A biopsy of liver lesion was consistent with metastatic melanoma (No mutation was found in C-kit and BRAF). After a thorough oncological evaluation, the decision was made to treat recurrence disease with Nivolumab. Five days after the third dose of treatment, he was admitted to hospital for altered mental status. His laboratory results were notable for hyperkalemia with potassium 6.7 mmol/L (Normal Range 3.6-5.0), hyperphosphatemia 7.1 mg/dL (NR 2.4-4.7), calcium 7.3 mg/dL (NR 8.5-10.3), sodium 136 mmol/L (NR 135-145), chloride 102 mmol/L (NR 100-110), carbon dioxide 16 mmol/L (NR 19-27), BUN 110 mg/dL (NR 8-25), creatinine 3.9 mg/dL (NR 0.57-1.11), anion gap 16 mmol/L(NR 7-15), and uric acid 15.9 mg/dL (NR 2.6-6.3). The patient was treated with aggressive intravenous (IV) rehydration and nephrology was consulted. Unfortunately, his condition deteriorated rapidly. The patient’s family declined hemodialysis, and decided to take him home with hospice care (Table 1).

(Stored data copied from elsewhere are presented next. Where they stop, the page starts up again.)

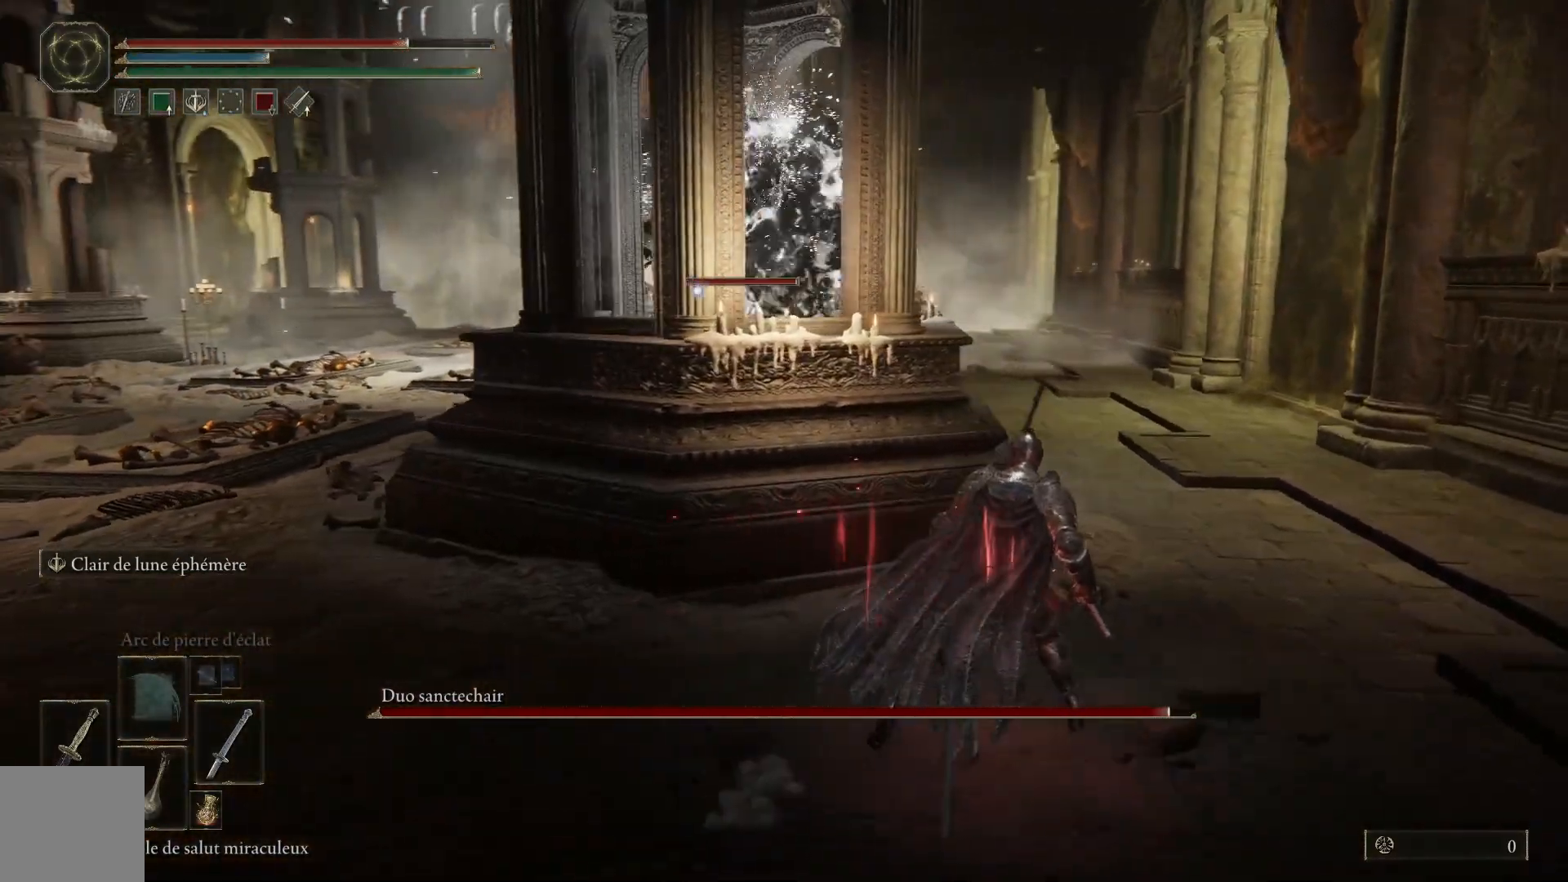
{"buttons": ["B"], "left_stick": "up-right", "right_stick": "center", "events": []}
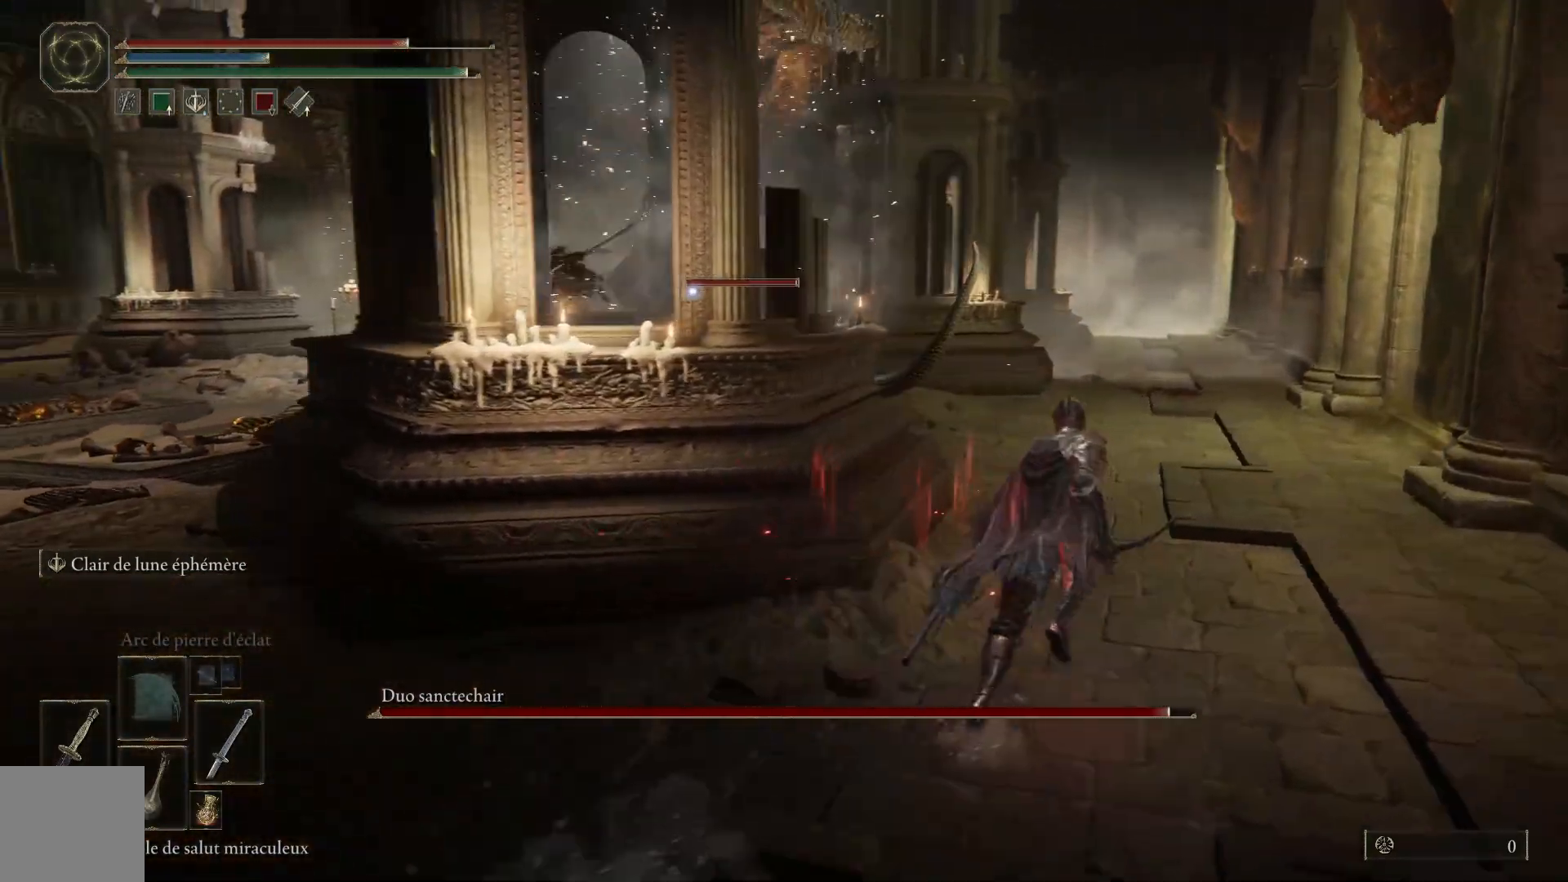
{"buttons": ["B"], "left_stick": "up-right", "right_stick": "center", "events": []}
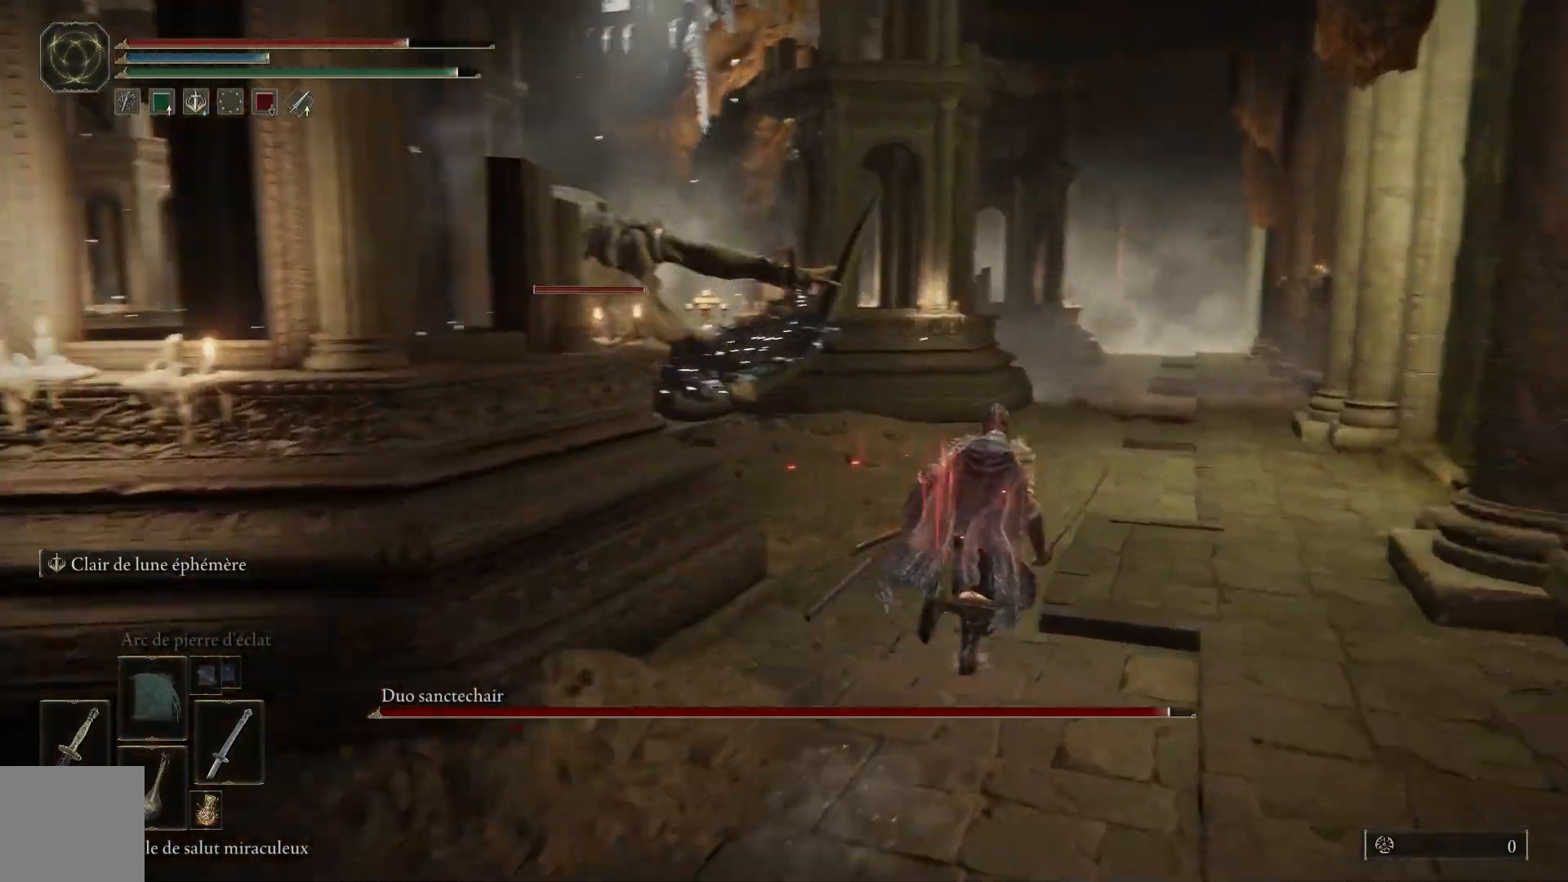
{"buttons": ["B"], "left_stick": "up-left", "right_stick": "center", "events": [[150, "left_stick", "up"], [383, "left_stick", "up-left"]]}
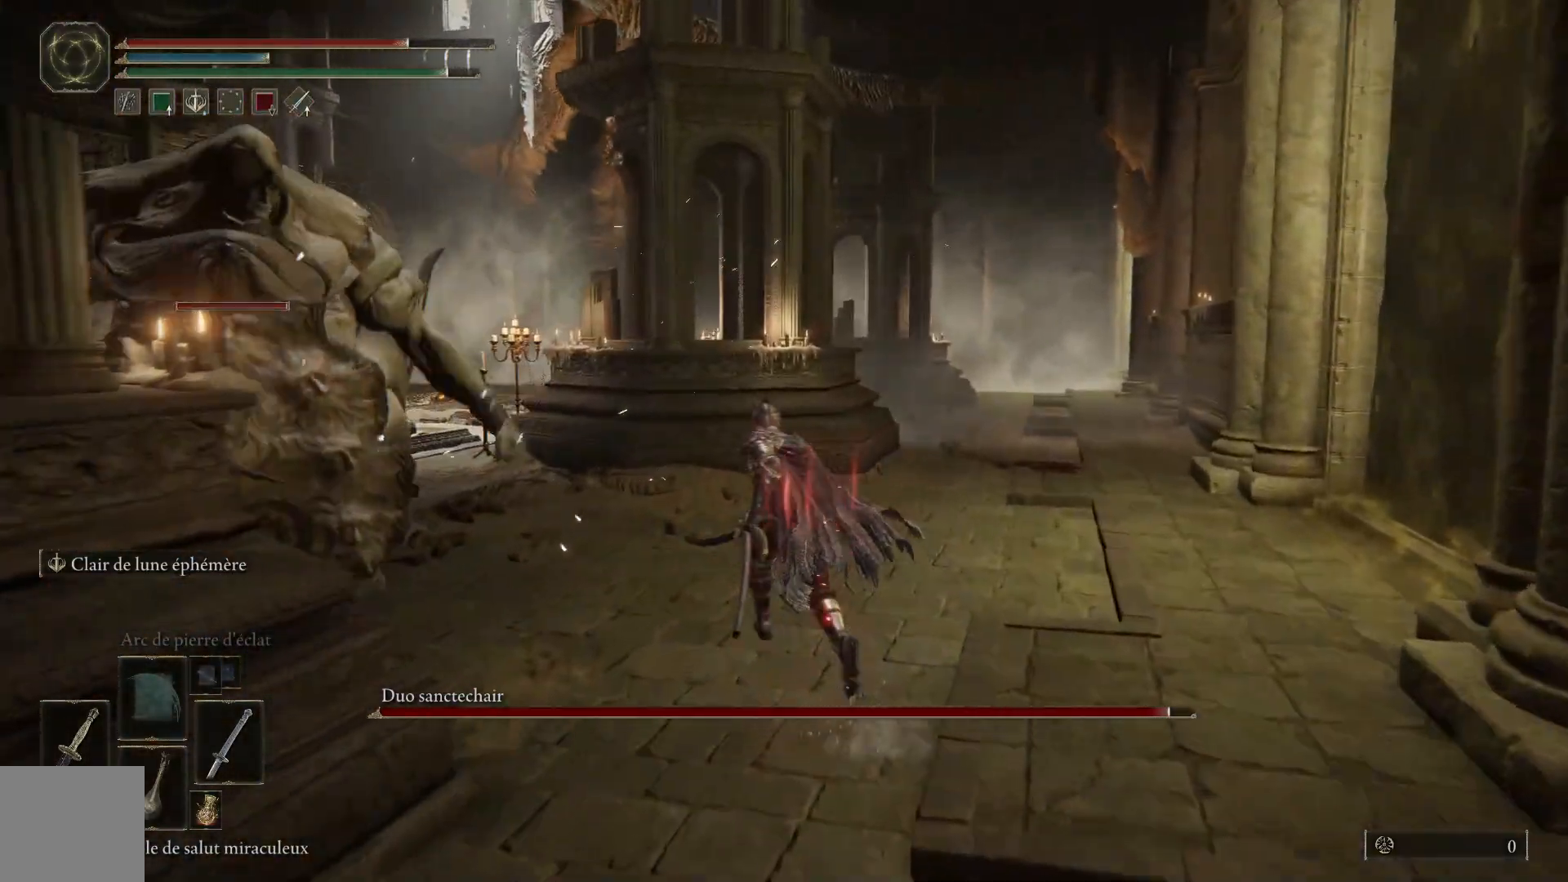
{"buttons": [], "left_stick": "up-left", "right_stick": "left", "events": [[117, "B", "up"], [133, "L1", "down"], [233, "L1", "up"], [317, "right_stick", "left"], [350, "L1", "down"], [450, "L1", "up"]]}
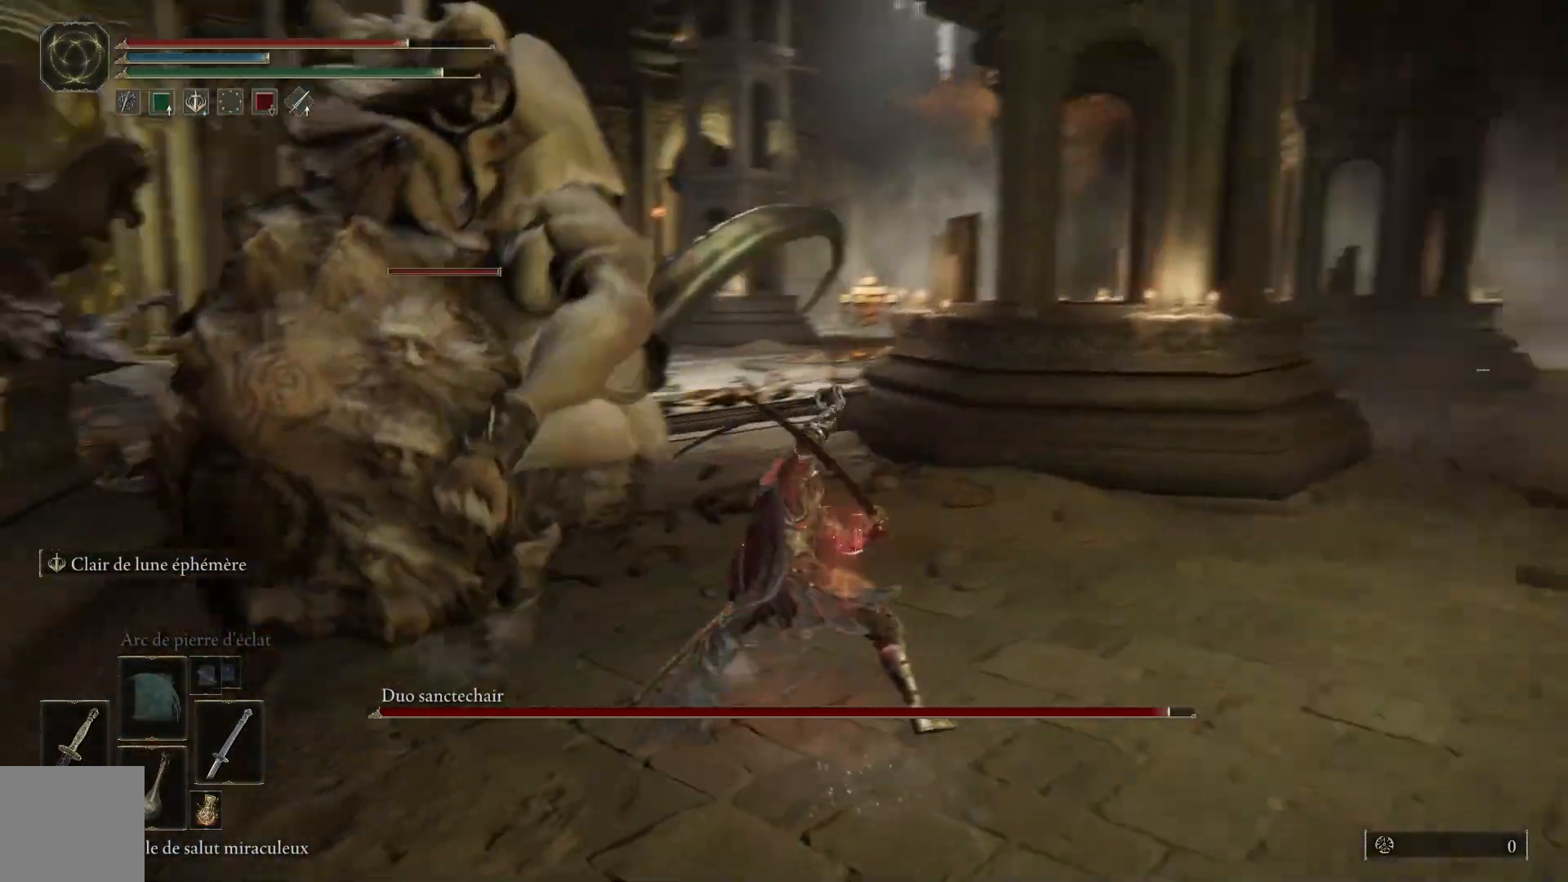
{"buttons": ["L1"], "left_stick": "up-left", "right_stick": "center", "events": [[100, "L1", "down"], [117, "right_stick", "center"], [183, "L1", "up"], [267, "L1", "down"], [383, "L1", "up"], [450, "L1", "down"]]}
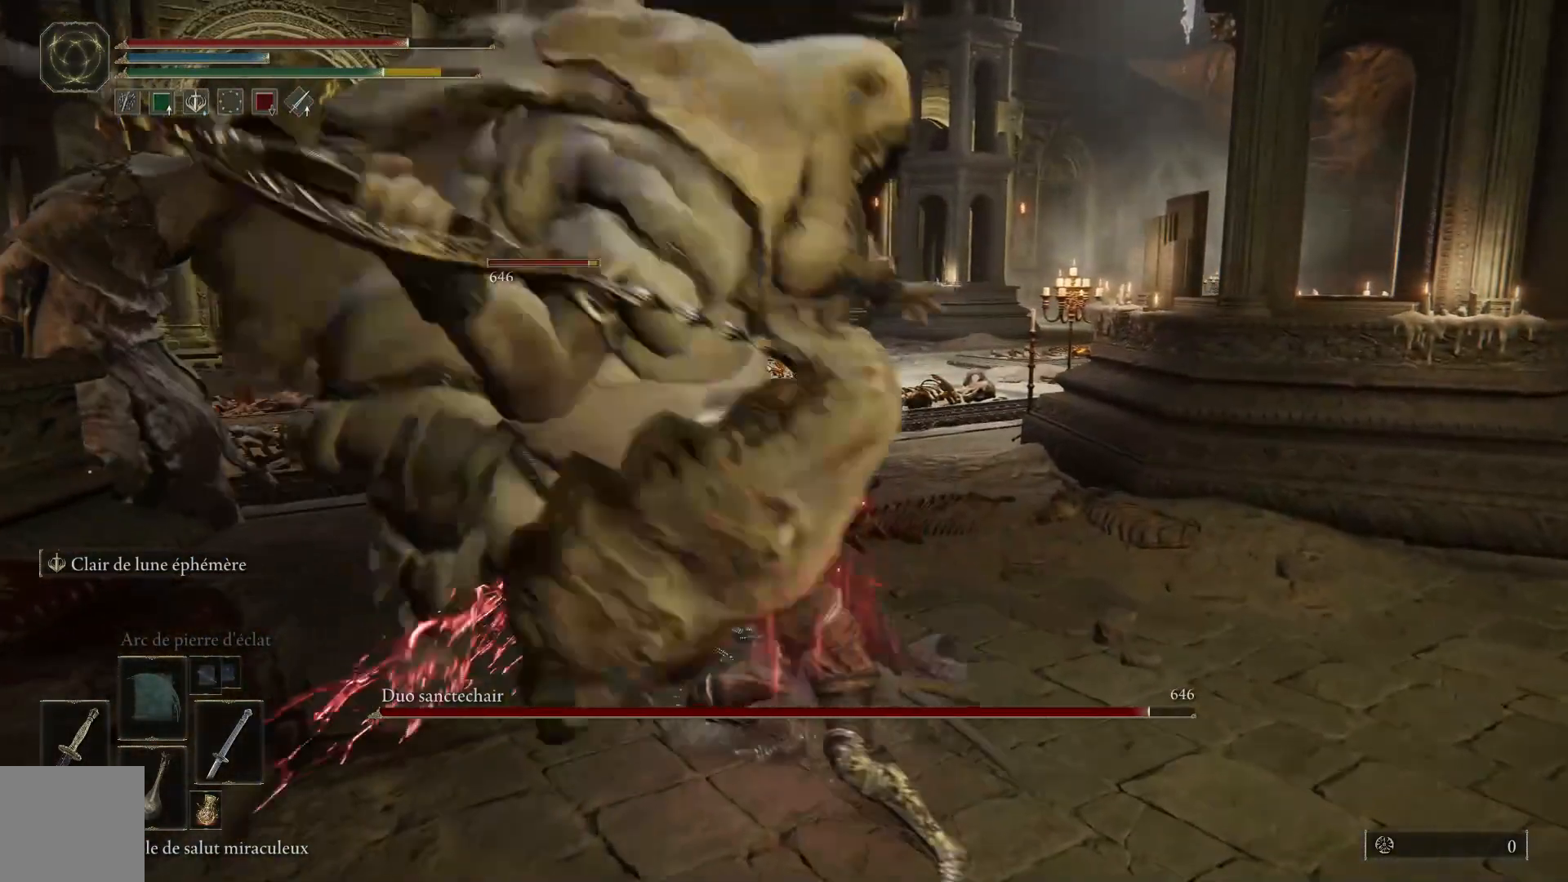
{"buttons": [], "left_stick": "up-left", "right_stick": "center", "events": [[67, "L1", "up"], [150, "L1", "down"], [233, "L1", "up"]]}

  3 weeks before  PTA Admission
BUN (mg/dL) 22 110
Serum creatinine (mg/dL) 0.85 3.9
Serum phosphorus (mg/dL) 2.4 7.8
Serum potassium (mEq/L) 4.5 7.1
Serum sodium (mEq/L) 136 132
Serum calcium (mg/dL) 9.5 7.3
Uric acid (mg/dL) 3.8 15.9

Table 1: Blood chemistry values in a patient with acute tumor lysis syndrome.

Conclusions

Checkpoint inhibitors have revolutionized the treatment of patients with metastatic melanoma, offering improved responses and significant survival benefit. Understanding the potential complications of these novel therapies is critical in optimal clinical management of patients with metastatic melanoma. Our case demonstrates that administration of anti- PD-1 immunotherapy nivolumab may induce acute tumor lysis syndrome. Considering those immunotherapies are increasingly used in advanced cancer, oncologists should be alert to this potential complication. Frequent laboratory monitoring, appropriate prophylaxis and prompt initiation of appropriate therapy are advised when treating elderly patients at high risk of tumor lysis syndrome.